Jordan has presided over some of my happiest and loneliest years, a figure on the box in the evening and in the papers in the morning – a kind of home-town weather, looked up regardless of where a traveller happens to find himself. He inspired me, among other things, to try my own hand at professional basketball, though I lacked the talent to play in America. In that first aimless summer after university, Interrailing through Europe, sneakers in my bag and a ball in hand, I hoped to fill the position variously titled ‘small forward’, ‘swingman’, ‘three spot’. And he followed me there, as I stayed up till five one morning at a sports bar in Hamburg to watch him win his fourth championship.

G.H. Hardy once said, regarding Don Bradman, that it is a highbrow in the worst sense of the word who doesn’t appreciate the true swell. Jordan is the true swell, handsome and fashionable, nice to strangers and children, and generally acknowledged to be the best player in history – not as an article of faith but as a matter of definition – in what is considered by Americans to be the most difficult and graceful of games. Yet unlike Ali, a black American of comparable charm and skill, Jordan has never made politics part of his appeal, and his popularity among both highbrows and ordinary joes is harder to explain. He is famous only for being almost perfect at what he does, and gracious in his perfection.

This was the root of the worry and surprise (not to mention pleasure) that greeted his announcement last September: that, aged 38, he would return for a second time to play basketball, joining the team he had owned, the Washington Wizards. He’ll spoil things, people said, as they said the last time he came out of retirement, but now with greater conviction. But though I had my doubts, I kept quiet. I had never seen him play before in his splendid flesh. This would be my chance. So I booked my flight to Washington and bribed a local friend to join the queues already lining up for tickets, to see the man whose statue in Chicago proclaimed him the best there ever was, the best there ever will be.

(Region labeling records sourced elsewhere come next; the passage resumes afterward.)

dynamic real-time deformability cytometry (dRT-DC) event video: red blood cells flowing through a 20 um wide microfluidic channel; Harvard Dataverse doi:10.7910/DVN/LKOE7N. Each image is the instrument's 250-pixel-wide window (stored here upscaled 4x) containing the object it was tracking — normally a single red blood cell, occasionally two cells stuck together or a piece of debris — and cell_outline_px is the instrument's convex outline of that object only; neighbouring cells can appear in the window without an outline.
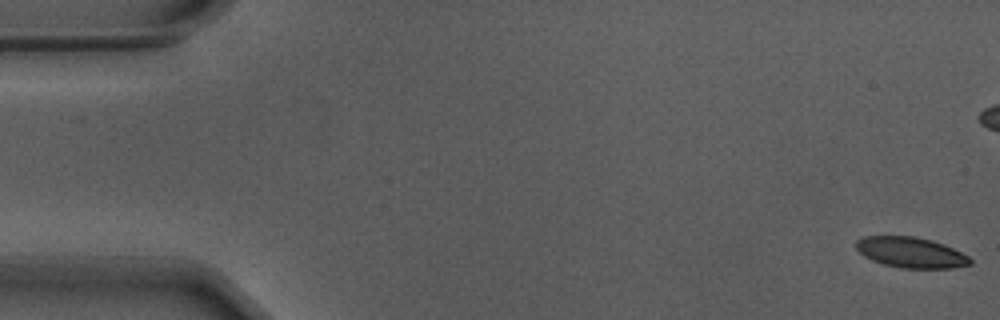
{"species": "Egyptian fruit bat (a non-hibernating species)", "species_latin": "Rousettus aegyptiacus", "temperature_condition": "warm", "stored_images_in_passage": 57, "camera_frame_rate_fps": 3000, "um_per_image_px": 0.085, "animal": {"sex": "male"}, "frame": {"image": 1, "passage_image": 1, "time_ms": 0.0, "image_size_px": [1000, 320], "cell_outline_px": [[972, 264], [952, 268], [900, 268], [884, 264], [872, 260], [864, 256], [856, 248], [856, 240], [864, 236], [916, 236], [932, 240], [944, 244], [968, 256], [972, 260]], "centroid_in_image_um": [77.42, 21.45], "position_along_channel_um": 7.6, "area_um2": 20.35}}
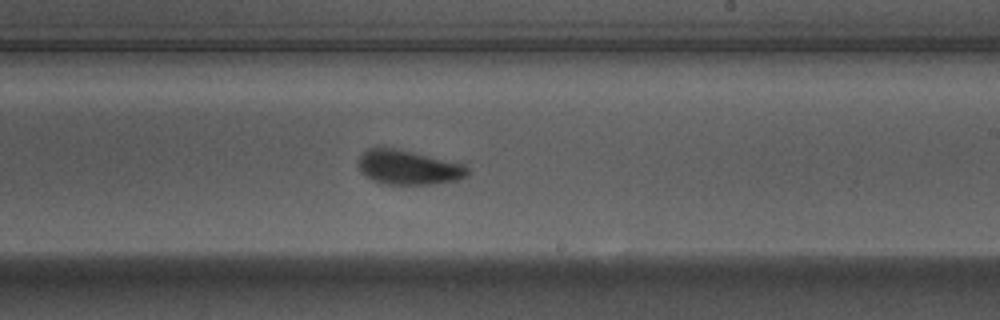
{"frame": {"image": 2, "passage_image": 33, "time_ms": 10.667, "image_size_px": [1000, 320], "cell_outline_px": [[468, 176], [460, 180], [432, 184], [384, 184], [372, 180], [360, 172], [360, 156], [368, 148], [380, 144], [384, 144], [464, 164], [468, 168]], "centroid_in_image_um": [34.7, 14.19], "position_along_channel_um": 254.3, "area_um2": 22.54}}
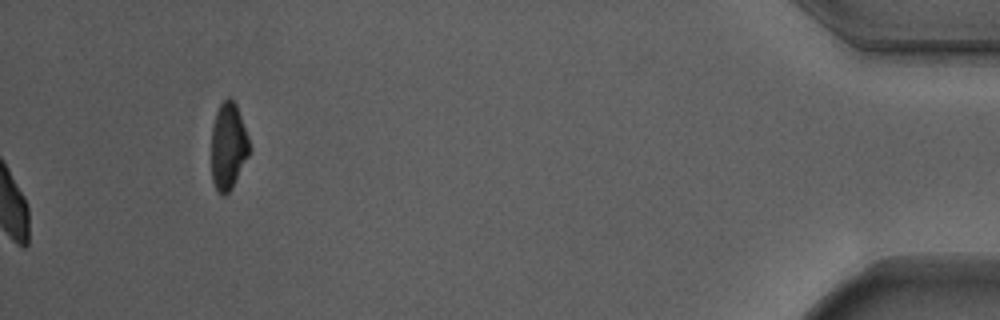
{"frame": {"image": 3, "passage_image": 57, "time_ms": 18.667, "image_size_px": [1000, 320], "cell_outline_px": [[252, 152], [232, 188], [224, 196], [216, 188], [212, 180], [212, 128], [216, 112], [220, 104], [228, 96], [236, 104], [248, 136], [252, 148]], "centroid_in_image_um": [19.44, 12.44], "position_along_channel_um": 415.8, "area_um2": 19.42}, "authors_computed_cell_mechanics": {"area_um2": 21.5594, "velocity_mm_per_s": 3.6784, "shape_relaxation_time_tau1_ms": 2.2815, "shape_relaxation_time_tau2_ms": 0.8558, "deformation_change_tau1": 0.1026, "deformation_change_tau2": 0.0557}}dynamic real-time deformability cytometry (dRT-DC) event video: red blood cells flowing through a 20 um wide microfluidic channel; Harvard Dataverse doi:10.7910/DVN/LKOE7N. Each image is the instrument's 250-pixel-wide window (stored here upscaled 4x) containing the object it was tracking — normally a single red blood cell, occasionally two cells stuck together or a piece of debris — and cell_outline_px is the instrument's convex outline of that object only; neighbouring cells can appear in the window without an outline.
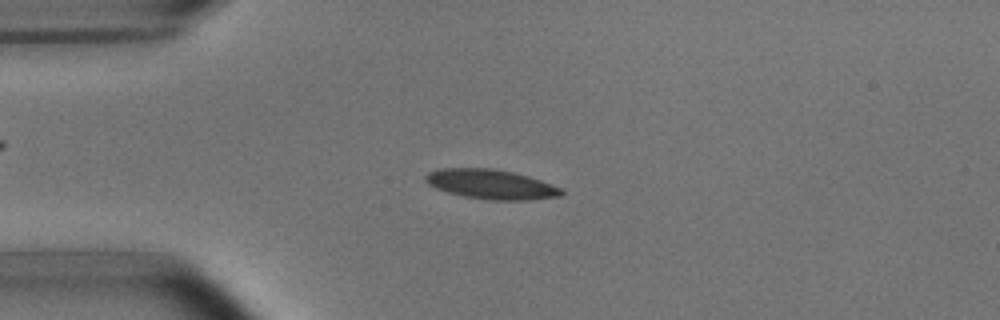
{"species": "common noctule bat (a hibernating species)", "species_latin": "Nyctalus noctula", "temperature_condition": "room temperature", "stored_images_in_passage": 5, "camera_frame_rate_fps": 3000, "um_per_image_px": 0.085, "animal": {"sex": "male", "body_mass_g": 15.6}, "frame": {"image": 1, "passage_image": 3, "time_ms": 2.333, "image_size_px": [1000, 320], "cell_outline_px": [[564, 192], [560, 196], [528, 200], [488, 200], [464, 196], [448, 192], [436, 188], [428, 184], [424, 180], [424, 176], [428, 172], [440, 168], [492, 168], [512, 172], [528, 176], [564, 188]], "centroid_in_image_um": [41.74, 15.66], "position_along_channel_um": 43.3, "area_um2": 23.52}}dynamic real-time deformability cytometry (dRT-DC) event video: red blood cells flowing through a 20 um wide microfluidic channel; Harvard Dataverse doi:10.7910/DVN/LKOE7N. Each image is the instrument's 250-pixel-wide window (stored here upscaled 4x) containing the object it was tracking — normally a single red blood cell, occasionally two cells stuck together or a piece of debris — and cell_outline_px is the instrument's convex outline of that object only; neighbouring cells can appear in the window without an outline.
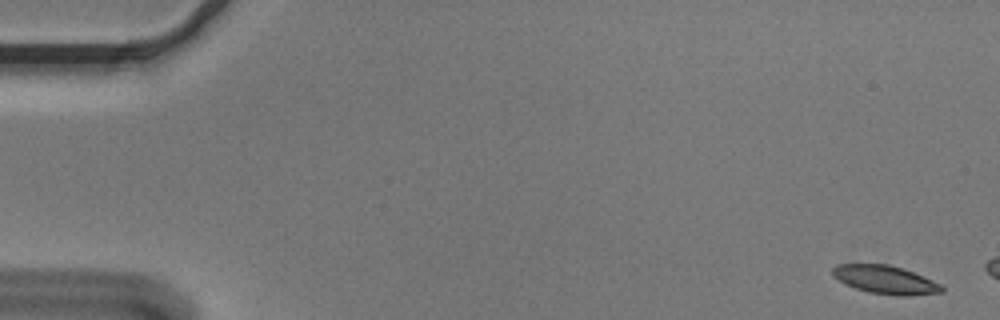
{"species": "Egyptian fruit bat (a non-hibernating species)", "species_latin": "Rousettus aegyptiacus", "temperature_condition": "cold", "stored_images_in_passage": 3, "camera_frame_rate_fps": 3000, "um_per_image_px": 0.085, "animal": {"sex": "male"}, "frame": {"image": 1, "passage_image": 1, "time_ms": 0.0, "image_size_px": [1000, 320], "cell_outline_px": [[944, 292], [908, 296], [900, 296], [868, 292], [856, 288], [832, 276], [832, 268], [836, 264], [888, 264], [912, 272], [940, 284], [944, 288]], "centroid_in_image_um": [75.24, 23.78], "position_along_channel_um": 9.8, "area_um2": 17.74}}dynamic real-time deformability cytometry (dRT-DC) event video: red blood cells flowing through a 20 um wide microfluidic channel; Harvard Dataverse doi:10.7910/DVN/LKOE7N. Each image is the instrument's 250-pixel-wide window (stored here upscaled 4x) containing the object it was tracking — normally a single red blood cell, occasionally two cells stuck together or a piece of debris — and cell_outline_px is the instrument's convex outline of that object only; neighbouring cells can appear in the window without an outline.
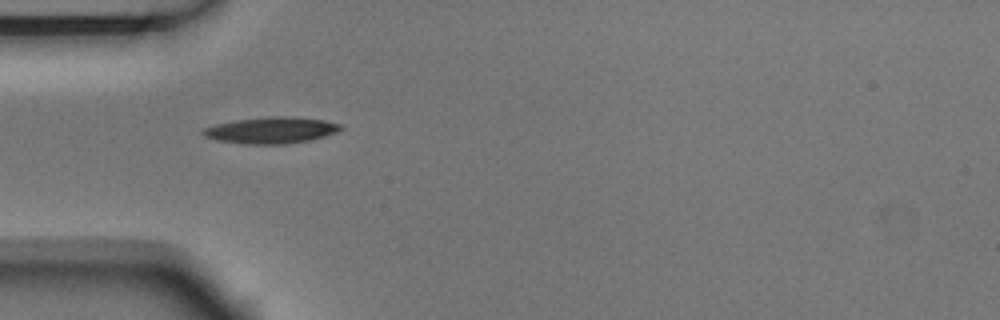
{"species": "Egyptian fruit bat (a non-hibernating species)", "species_latin": "Rousettus aegyptiacus", "temperature_condition": "room temperature", "stored_images_in_passage": 4, "camera_frame_rate_fps": 3000, "um_per_image_px": 0.085, "animal": {"sex": "male"}, "frame": {"image": 1, "passage_image": 1, "time_ms": 0.0, "image_size_px": [1000, 320], "cell_outline_px": [[344, 128], [336, 132], [312, 140], [284, 144], [244, 144], [216, 140], [204, 136], [200, 132], [204, 128], [216, 124], [236, 120], [268, 116], [288, 116], [324, 120], [340, 124]], "centroid_in_image_um": [23.04, 11.07], "position_along_channel_um": 62.0, "area_um2": 21.21}}
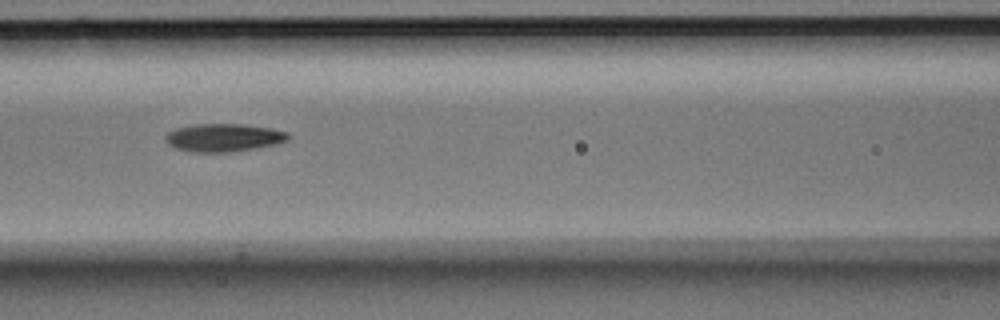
{"frame": {"image": 2, "passage_image": 3, "time_ms": 0.667, "image_size_px": [1000, 320], "cell_outline_px": [[292, 136], [288, 140], [276, 144], [256, 148], [232, 152], [192, 152], [172, 148], [164, 140], [164, 136], [168, 132], [176, 128], [192, 124], [244, 124], [272, 128], [288, 132]], "centroid_in_image_um": [19.0, 11.7], "position_along_channel_um": 147.6, "area_um2": 20.4}}
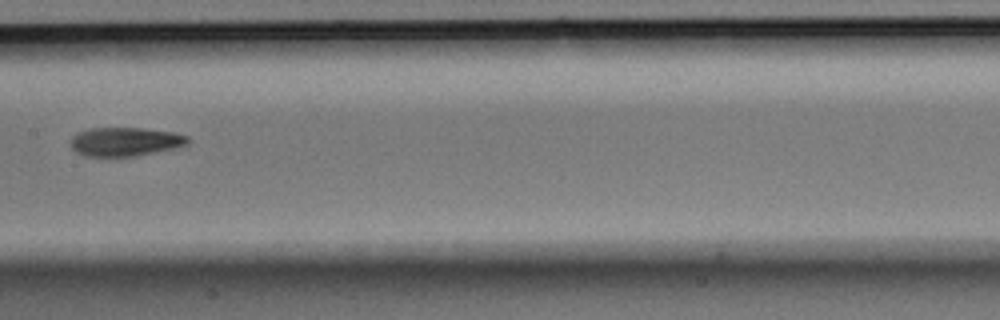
{"frame": {"image": 3, "passage_image": 4, "time_ms": 1.0, "image_size_px": [1000, 320], "cell_outline_px": [[188, 144], [172, 148], [136, 156], [84, 156], [76, 152], [72, 148], [72, 136], [80, 132], [92, 128], [140, 128], [172, 132], [188, 136]], "centroid_in_image_um": [10.62, 12.04], "position_along_channel_um": 196.8, "area_um2": 19.31}}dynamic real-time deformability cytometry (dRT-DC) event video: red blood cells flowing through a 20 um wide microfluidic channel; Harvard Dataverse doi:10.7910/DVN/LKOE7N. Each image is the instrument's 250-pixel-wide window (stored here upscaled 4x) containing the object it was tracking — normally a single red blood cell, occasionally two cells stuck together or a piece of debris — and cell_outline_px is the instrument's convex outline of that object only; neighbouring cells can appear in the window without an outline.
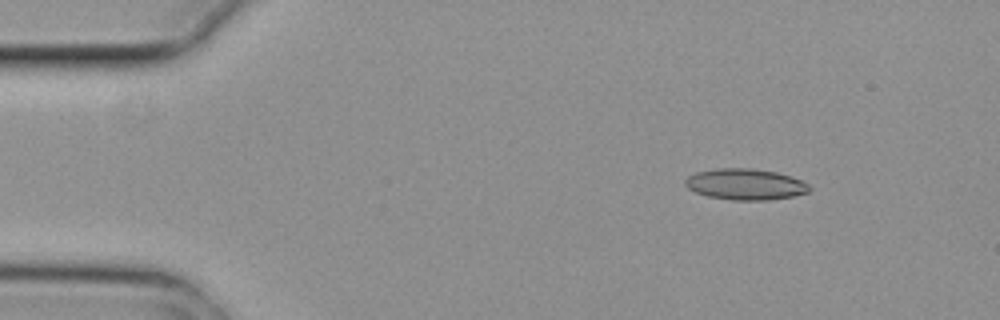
{"species": "common noctule bat (a hibernating species)", "species_latin": "Nyctalus noctula", "temperature_condition": "cold", "stored_images_in_passage": 7, "camera_frame_rate_fps": 3000, "um_per_image_px": 0.085, "animal": {"sex": "female", "body_mass_g": 29.2, "forearm_length_mm": 56.3}, "frame": {"image": 1, "passage_image": 2, "time_ms": 0.333, "image_size_px": [1000, 320], "cell_outline_px": [[812, 188], [808, 192], [792, 196], [768, 200], [732, 200], [708, 196], [696, 192], [688, 188], [684, 184], [684, 180], [688, 176], [696, 172], [716, 168], [748, 168], [776, 172], [792, 176], [808, 184]], "centroid_in_image_um": [63.34, 15.66], "position_along_channel_um": 21.7, "area_um2": 22.48}}
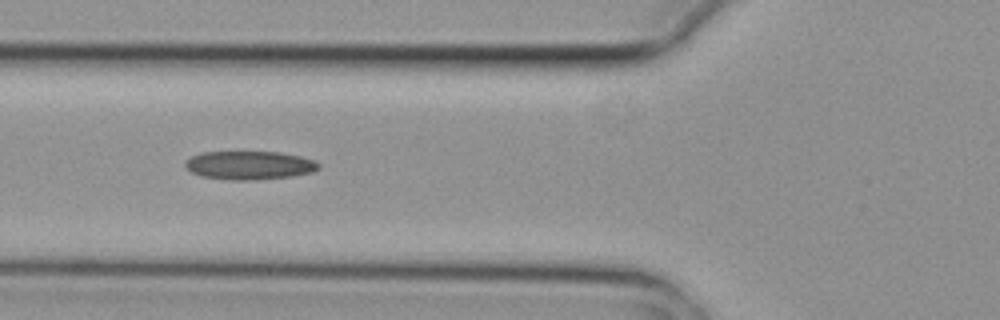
{"frame": {"image": 2, "passage_image": 5, "time_ms": 1.333, "image_size_px": [1000, 320], "cell_outline_px": [[320, 168], [312, 172], [292, 176], [252, 180], [232, 180], [200, 176], [192, 172], [184, 164], [192, 156], [204, 152], [280, 152], [300, 156], [316, 160], [320, 164]], "centroid_in_image_um": [21.25, 14.05], "position_along_channel_um": 104.6, "area_um2": 22.08}}
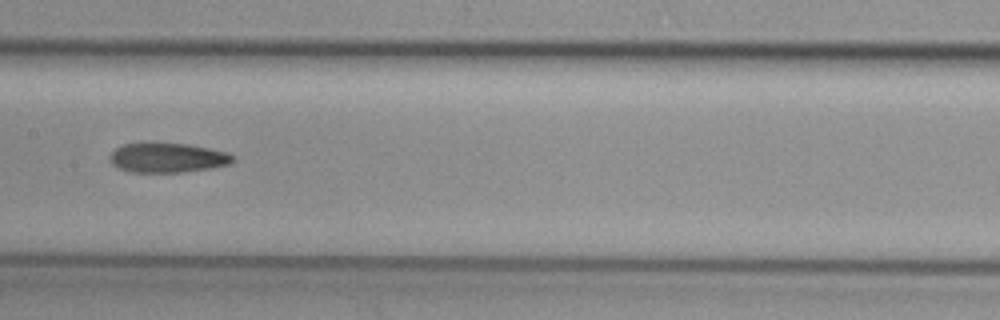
{"frame": {"image": 3, "passage_image": 7, "time_ms": 2.0, "image_size_px": [1000, 320], "cell_outline_px": [[236, 160], [228, 164], [212, 168], [184, 172], [128, 172], [112, 164], [108, 156], [116, 148], [124, 144], [144, 140], [148, 140], [188, 144], [228, 152], [236, 156]], "centroid_in_image_um": [14.22, 13.37], "position_along_channel_um": 193.2, "area_um2": 22.08}}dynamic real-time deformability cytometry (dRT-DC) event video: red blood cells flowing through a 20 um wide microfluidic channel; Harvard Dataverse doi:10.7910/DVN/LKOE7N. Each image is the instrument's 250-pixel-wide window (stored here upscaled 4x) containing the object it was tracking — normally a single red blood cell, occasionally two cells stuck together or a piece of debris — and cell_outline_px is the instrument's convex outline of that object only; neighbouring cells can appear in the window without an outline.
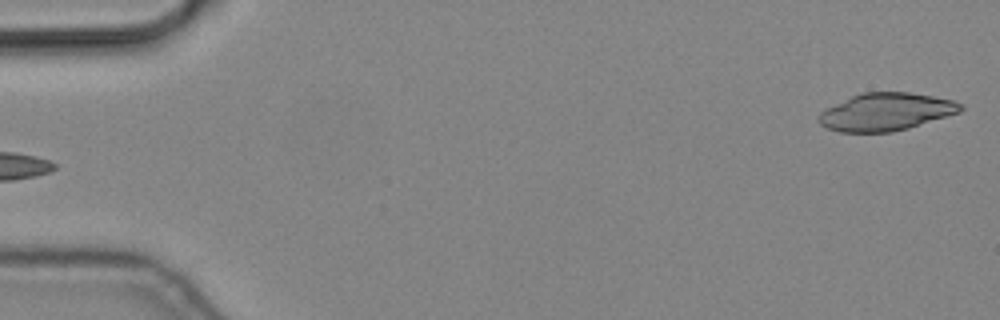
{"species": "common noctule bat (a hibernating species)", "species_latin": "Nyctalus noctula", "temperature_condition": "cold", "stored_images_in_passage": 4, "segment_of_instrument_passage": [2, 2], "camera_frame_rate_fps": 3000, "um_per_image_px": 0.085, "animal": {"sex": "male", "body_mass_g": 19.2, "forearm_length_mm": 51.8}, "frame": {"image": 1, "passage_image": 4, "time_ms": 1.0, "image_size_px": [1000, 320], "cell_outline_px": [[964, 108], [960, 112], [908, 128], [892, 132], [840, 132], [828, 128], [820, 124], [816, 120], [820, 112], [852, 96], [864, 92], [908, 92], [932, 96], [952, 100], [964, 104]], "centroid_in_image_um": [75.32, 9.51], "position_along_channel_um": 9.7, "area_um2": 30.87}}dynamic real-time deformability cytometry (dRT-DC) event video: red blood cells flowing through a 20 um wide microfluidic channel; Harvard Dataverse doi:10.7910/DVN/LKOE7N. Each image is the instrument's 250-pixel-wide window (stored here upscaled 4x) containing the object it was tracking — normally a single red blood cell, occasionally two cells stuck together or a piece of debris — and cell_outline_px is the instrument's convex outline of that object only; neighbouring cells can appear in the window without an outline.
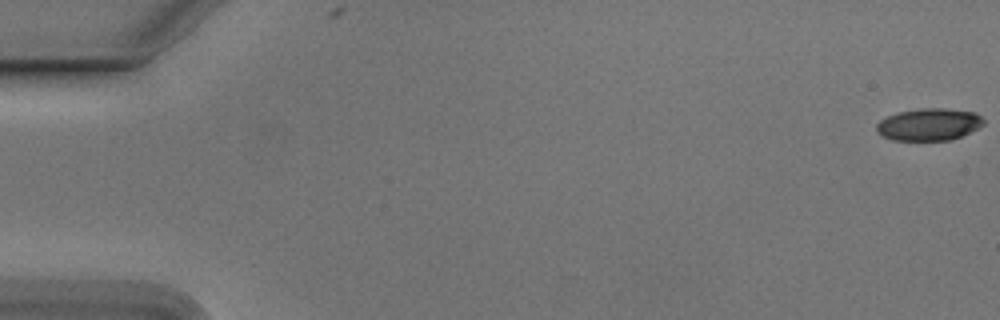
{"species": "Egyptian fruit bat (a non-hibernating species)", "species_latin": "Rousettus aegyptiacus", "temperature_condition": "cold", "stored_images_in_passage": 55, "camera_frame_rate_fps": 3000, "um_per_image_px": 0.085, "animal": {"sex": "male"}, "frame": {"image": 1, "passage_image": 1, "time_ms": 0.0, "image_size_px": [1000, 320], "cell_outline_px": [[984, 124], [960, 136], [948, 140], [892, 140], [876, 132], [876, 124], [880, 120], [888, 116], [900, 112], [920, 108], [944, 108], [972, 112], [980, 116], [984, 120]], "centroid_in_image_um": [78.92, 10.57], "position_along_channel_um": 6.1, "area_um2": 19.77}}
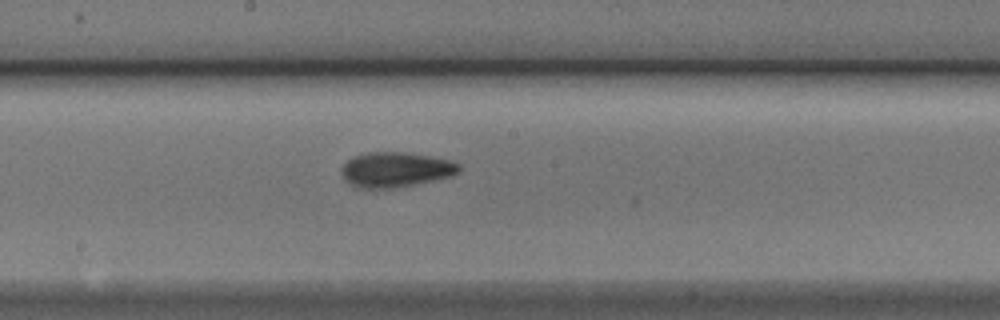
{"frame": {"image": 2, "passage_image": 30, "time_ms": 9.667, "image_size_px": [1000, 320], "cell_outline_px": [[460, 168], [456, 172], [448, 176], [432, 180], [396, 188], [356, 188], [348, 184], [344, 180], [340, 172], [340, 168], [348, 160], [356, 156], [368, 152], [400, 152], [428, 156], [448, 160], [460, 164]], "centroid_in_image_um": [33.53, 14.43], "position_along_channel_um": 214.7, "area_um2": 23.7}}
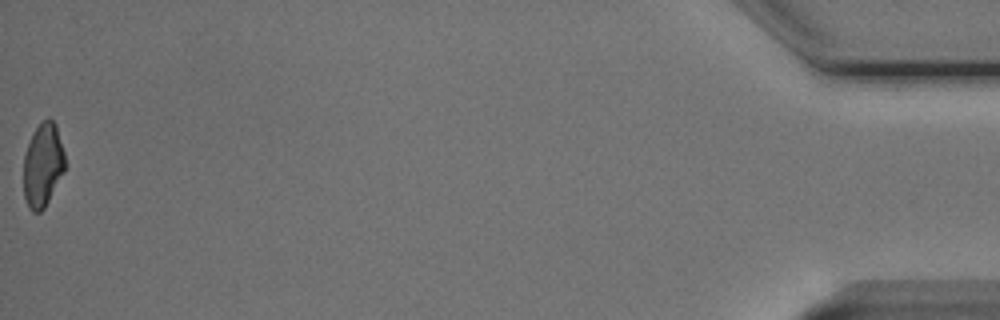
{"frame": {"image": 3, "passage_image": 55, "time_ms": 18.0, "image_size_px": [1000, 320], "cell_outline_px": [[64, 172], [44, 208], [40, 212], [32, 212], [28, 208], [24, 196], [24, 156], [32, 132], [44, 120], [52, 120], [56, 124], [64, 152]], "centroid_in_image_um": [3.63, 14.05], "position_along_channel_um": 431.6, "area_um2": 20.0}, "authors_computed_cell_mechanics": {"area_um2": 21.675, "velocity_mm_per_s": 3.8141, "shape_relaxation_time_tau1_ms": 3.4437, "shape_relaxation_time_tau2_ms": 1.2322, "deformation_change_tau1": 0.1221, "deformation_change_tau2": 0.0699}}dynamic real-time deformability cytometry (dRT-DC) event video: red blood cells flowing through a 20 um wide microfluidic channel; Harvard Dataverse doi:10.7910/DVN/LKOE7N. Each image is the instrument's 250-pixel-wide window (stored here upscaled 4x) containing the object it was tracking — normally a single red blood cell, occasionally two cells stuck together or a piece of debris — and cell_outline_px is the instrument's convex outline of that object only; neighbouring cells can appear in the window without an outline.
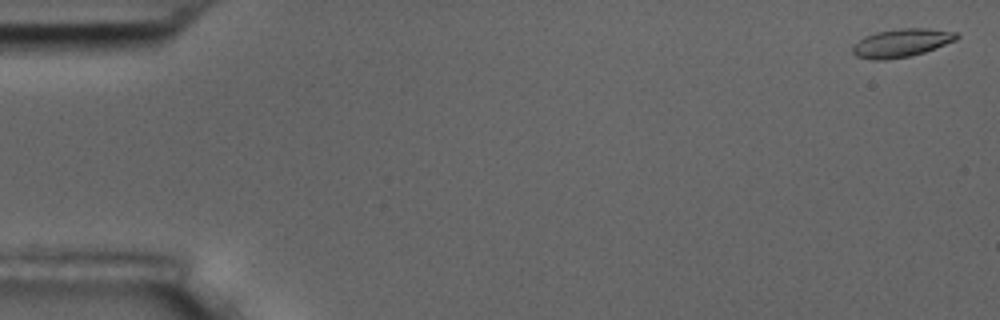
{"species": "common noctule bat (a hibernating species)", "species_latin": "Nyctalus noctula", "temperature_condition": "room temperature", "stored_images_in_passage": 4, "camera_frame_rate_fps": 3000, "um_per_image_px": 0.085, "animal": {"sex": "male", "body_mass_g": 17.5, "forearm_length_mm": 52.3}, "frame": {"image": 1, "passage_image": 1, "time_ms": 0.0, "image_size_px": [1000, 320], "cell_outline_px": [[960, 36], [956, 40], [936, 48], [924, 52], [908, 56], [884, 60], [872, 60], [856, 56], [852, 52], [852, 48], [864, 36], [876, 32], [900, 28], [928, 28], [960, 32]], "centroid_in_image_um": [76.67, 3.63], "position_along_channel_um": 8.3, "area_um2": 17.17}}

Basketball offers the scope for such a claim. It is the most democratic of games, allowing each player a free and equal hand with the ball. Broadly speaking, and unlike in soccer, say, everyone does everything. Jordan not only holds most of the scoring records, he is one of the best passers the game has known, and possibly the best defender, too. His genius used to make a nonsense of practice. Generally, players are divided into big and small. At 6'6" and 15 stone, Jordan belonged to the latter category, but he insisted on joining the big men at what is called their ‘post’ work. Big men become big by reaching seven feet in height and 20 stone in weight – but Jordan beat them at their game as well.

Had beaten them, I should say. No longer, it seemed, as October rolled on, and the season began. He looked tired and slow during his first game back. A battling performance left him with a shot to win in the final second – and everyone gasped a little as it banged awkwardly off the rim. I turned to bed with an even greater sense of loneliness: who would have thought that the gods of our youth would grow old? Ordinary human weakness had crept into his game. No one could understand why he had joined the Wizards, of all teams – a woeful collection of busts and left-overs that had won fewer than a quarter of its games the previous year. Jordan had failed as an executive, firing overpaid players, but leaving little behind. There was an air of bravado about his return, an old man shucking shirt and tie to clean up the mess he had made for himself. Only now he seemed to lack the skill for the job. Well, he deserved a deeper faith than that, and I would bide my time.

Time helped little, at first. In November, the Wizards proved no better than the year before – slightly worse in fact, as Jordan’s team-mates stood in awe of their former boss, and left him to muddle on by himself. He still came near the top of the league in scoring, but only from the excess of his opportunities. ‘Floor Jordan’, a writer dubbed him, bound to the hardwood he once sprang from so lightly. He had never lost so much in his life, eight games on the trot. And somehow this bothered me more than anything. Jordan, a man skilled in all ways of contending, had the gift of winning even when his side was outclassed, and I had supposed it would last into his middle age. I had seats for the ninth game, against a young Boston Celtics team whose stars had grown up idolising their diminished opponent.